Technical box: Estimation the NDIS impact using large scale survey data

The way we conducted the impact estimations for the evaluation is explained below using the ‘choice and control’ Chapter 2 as our example. The impact of the NDIS on people with disability and carer perspectives of how much choice and control they can exert over their supports was estimated. The estimations used data collected from the following two survey questions:



- The amount of say the person with disability has over decisions on what supports he/she receives

- The amount of choice the person with disability has about where to obtain these supports

To estimate the impact of the NDIS, we first used matching techniques, to make people with disability in the NDIS trial and comparison groups comparable so that the outcomes of the NDIS participants could be properly evaluated. Following this, the average difference between the NDIS participants’ answers to the questions on choice and control and the answer they would have given had they not joined the NDIS was determined. Further, using the longitudinal dimension of the surveys of people with disability and families and carers, the incremental impact of the NDIS over time on those measures was estimated.

The analyses used both (i) a binary measure of choice and control, i.e. looking at the proportion of people with disability who reported having a lot of say/choice over their supports compared to those who did not, and (ii) a continuous measure of these outcomes, using all the points of the Likert scale answers to these questions.
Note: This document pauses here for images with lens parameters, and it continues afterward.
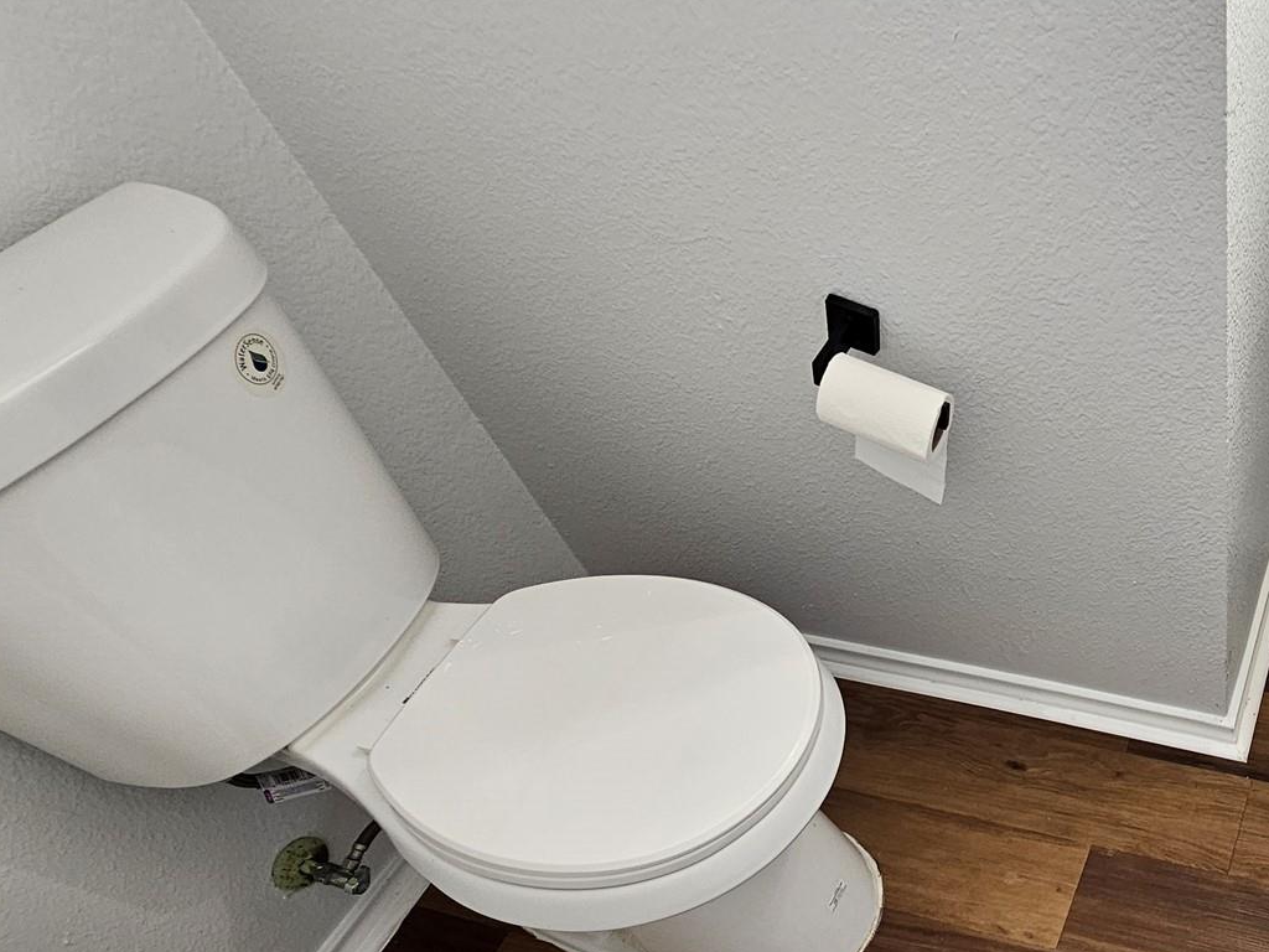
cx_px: 1157
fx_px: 953
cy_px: 641
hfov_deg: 57.2
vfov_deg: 52.0
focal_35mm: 26
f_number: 2.2
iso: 80
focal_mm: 2.2
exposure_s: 1/60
Note that choice and control information, as with other outcomes such as support quality or supports being reasonable and necessary, was only elicited from adult people with disability (and not children with disability). However, the information was also elicited from the carers of people with disability across all ages. This allowed us to compare the estimated impact of the NDIS on the choice and control of adult participants as reported by people with disability themselves and their carers. Furthermore, the information collected from carers was used to estimate the impact of the NDIS on choice and control outcomes for child participants. It should also be noted that the magnitude of the estimated impact of the NDIS on choice and control was expected to vary depending on the type of measure used (i.e. binary or continuous).